What the task asks
When you answer, restate the entries below without altering anything.

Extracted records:
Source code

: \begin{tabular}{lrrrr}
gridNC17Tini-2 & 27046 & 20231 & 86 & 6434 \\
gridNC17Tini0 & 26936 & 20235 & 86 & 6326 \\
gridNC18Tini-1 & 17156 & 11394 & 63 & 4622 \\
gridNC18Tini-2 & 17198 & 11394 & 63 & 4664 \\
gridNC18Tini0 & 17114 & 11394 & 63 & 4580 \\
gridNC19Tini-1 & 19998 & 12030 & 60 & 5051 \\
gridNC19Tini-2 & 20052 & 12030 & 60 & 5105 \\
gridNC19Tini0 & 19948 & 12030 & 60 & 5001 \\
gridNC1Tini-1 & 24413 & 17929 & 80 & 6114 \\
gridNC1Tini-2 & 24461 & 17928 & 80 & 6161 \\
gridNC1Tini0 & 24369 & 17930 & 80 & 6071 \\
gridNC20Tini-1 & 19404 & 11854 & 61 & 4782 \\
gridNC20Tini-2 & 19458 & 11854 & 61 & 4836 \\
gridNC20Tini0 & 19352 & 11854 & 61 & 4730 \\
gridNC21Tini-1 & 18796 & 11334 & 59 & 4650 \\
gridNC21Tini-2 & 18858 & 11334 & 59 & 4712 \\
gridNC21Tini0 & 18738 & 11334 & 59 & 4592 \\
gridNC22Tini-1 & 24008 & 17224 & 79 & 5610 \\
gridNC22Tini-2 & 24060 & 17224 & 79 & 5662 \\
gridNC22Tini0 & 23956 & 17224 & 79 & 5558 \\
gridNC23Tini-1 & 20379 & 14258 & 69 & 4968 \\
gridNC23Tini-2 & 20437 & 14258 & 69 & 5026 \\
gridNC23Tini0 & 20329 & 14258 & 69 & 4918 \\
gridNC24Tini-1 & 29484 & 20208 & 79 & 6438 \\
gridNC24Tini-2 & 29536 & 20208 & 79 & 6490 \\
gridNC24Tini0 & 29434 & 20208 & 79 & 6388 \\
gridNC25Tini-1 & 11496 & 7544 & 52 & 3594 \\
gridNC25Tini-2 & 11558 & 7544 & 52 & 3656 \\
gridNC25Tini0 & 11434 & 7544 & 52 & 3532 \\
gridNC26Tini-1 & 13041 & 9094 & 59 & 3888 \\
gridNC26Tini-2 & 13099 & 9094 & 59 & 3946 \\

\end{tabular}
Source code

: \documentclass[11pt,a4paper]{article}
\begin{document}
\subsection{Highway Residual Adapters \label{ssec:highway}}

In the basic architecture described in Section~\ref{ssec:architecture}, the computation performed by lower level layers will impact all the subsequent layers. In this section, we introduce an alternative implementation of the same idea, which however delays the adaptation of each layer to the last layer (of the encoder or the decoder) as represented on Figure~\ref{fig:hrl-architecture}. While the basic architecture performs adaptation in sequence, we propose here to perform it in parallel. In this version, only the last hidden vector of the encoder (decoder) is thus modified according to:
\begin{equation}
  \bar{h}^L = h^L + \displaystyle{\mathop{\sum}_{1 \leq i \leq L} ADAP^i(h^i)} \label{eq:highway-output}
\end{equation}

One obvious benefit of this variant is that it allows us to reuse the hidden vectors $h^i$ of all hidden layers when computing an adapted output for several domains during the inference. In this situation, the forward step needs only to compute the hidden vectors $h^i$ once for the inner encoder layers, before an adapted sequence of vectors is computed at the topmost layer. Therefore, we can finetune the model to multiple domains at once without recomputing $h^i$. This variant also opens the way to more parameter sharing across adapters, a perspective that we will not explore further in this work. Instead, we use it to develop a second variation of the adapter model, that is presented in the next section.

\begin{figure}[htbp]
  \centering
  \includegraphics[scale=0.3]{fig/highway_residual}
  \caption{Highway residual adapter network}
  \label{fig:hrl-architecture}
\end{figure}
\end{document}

Response to the exercise
Source code

: \begin{tabular}{lrrrr}
gridNC17Tini-2 & 27046 & 20231 & 86 & 6434 \\
gridNC17Tini0 & 26936 & 20235 & 86 & 6326 \\
gridNC18Tini-1 & 17156 & 11394 & 63 & 4622 \\
gridNC18Tini-2 & 17198 & 11394 & 63 & 4664 \\
gridNC18Tini0 & 17114 & 11394 & 63 & 4580 \\
gridNC19Tini-1 & 19998 & 12030 & 60 & 5051 \\
gridNC19Tini-2 & 20052 & 12030 & 60 & 5105 \\
gridNC19Tini0 & 19948 & 12030 & 60 & 5001 \\
gridNC1Tini-1 & 24413 & 17929 & 80 & 6114 \\
gridNC1Tini-2 & 24461 & 17928 & 80 & 6161 \\
gridNC1Tini0 & 24369 & 17930 & 80 & 6071 \\
gridNC20Tini-1 & 19404 & 11854 & 61 & 4782 \\
gridNC20Tini-2 & 19458 & 11854 & 61 & 4836 \\
gridNC20Tini0 & 19352 & 11854 & 61 & 4730 \\
gridNC21Tini-1 & 18796 & 11334 & 59 & 4650 \\
gridNC21Tini-2 & 18858 & 11334 & 59 & 4712 \\
gridNC21Tini0 & 18738 & 11334 & 59 & 4592 \\
gridNC22Tini-1 & 24008 & 17224 & 79 & 5610 \\
gridNC22Tini-2 & 24060 & 17224 & 79 & 5662 \\
gridNC22Tini0 & 23956 & 17224 & 79 & 5558 \\
gridNC23Tini-1 & 20379 & 14258 & 69 & 4968 \\
gridNC23Tini-2 & 20437 & 14258 & 69 & 5026 \\
gridNC23Tini0 & 20329 & 14258 & 69 & 4918 \\
gridNC24Tini-1 & 29484 & 20208 & 79 & 6438 \\
gridNC24Tini-2 & 29536 & 20208 & 79 & 6490 \\
gridNC24Tini0 & 29434 & 20208 & 79 & 6388 \\
gridNC25Tini-1 & 11496 & 7544 & 52 & 3594 \\
gridNC25Tini-2 & 11558 & 7544 & 52 & 3656 \\
gridNC25Tini0 & 11434 & 7544 & 52 & 3532 \\
gridNC26Tini-1 & 13041 & 9094 & 59 & 3888 \\
gridNC26Tini-2 & 13099 & 9094 & 59 & 3946 \\

\end{tabular}
Source code

: \documentclass[11pt,a4paper]{article}
\begin{document}
\subsection{Highway Residual Adapters \label{ssec:highway}}

In the basic architecture described in Section~\ref{ssec:architecture}, the computation performed by lower level layers will impact all the subsequent layers. In this section, we introduce an alternative implementation of the same idea, which however delays the adaptation of each layer to the last layer (of the encoder or the decoder) as represented on Figure~\ref{fig:hrl-architecture}. While the basic architecture performs adaptation in sequence, we propose here to perform it in parallel. In this version, only the last hidden vector of the encoder (decoder) is thus modified according to:
\begin{equation}
  \bar{h}^L = h^L + \displaystyle{\mathop{\sum}_{1 \leq i \leq L} ADAP^i(h^i)} \label{eq:highway-output}
\end{equation}

One obvious benefit of this variant is that it allows us to reuse the hidden vectors $h^i$ of all hidden layers when computing an adapted output for several domains during the inference. In this situation, the forward step needs only to compute the hidden vectors $h^i$ once for the inner encoder layers, before an adapted sequence of vectors is computed at the topmost layer. Therefore, we can finetune the model to multiple domains at once without recomputing $h^i$. This variant also opens the way to more parameter sharing across adapters, a perspective that we will not explore further in this work. Instead, we use it to develop a second variation of the adapter model, that is presented in the next section.

\begin{figure}[htbp]
  \centering
  \includegraphics[scale=0.3]{fig/highway_residual}
  \caption{Highway residual adapter network}
  \label{fig:hrl-architecture}
\end{figure}
\end{document}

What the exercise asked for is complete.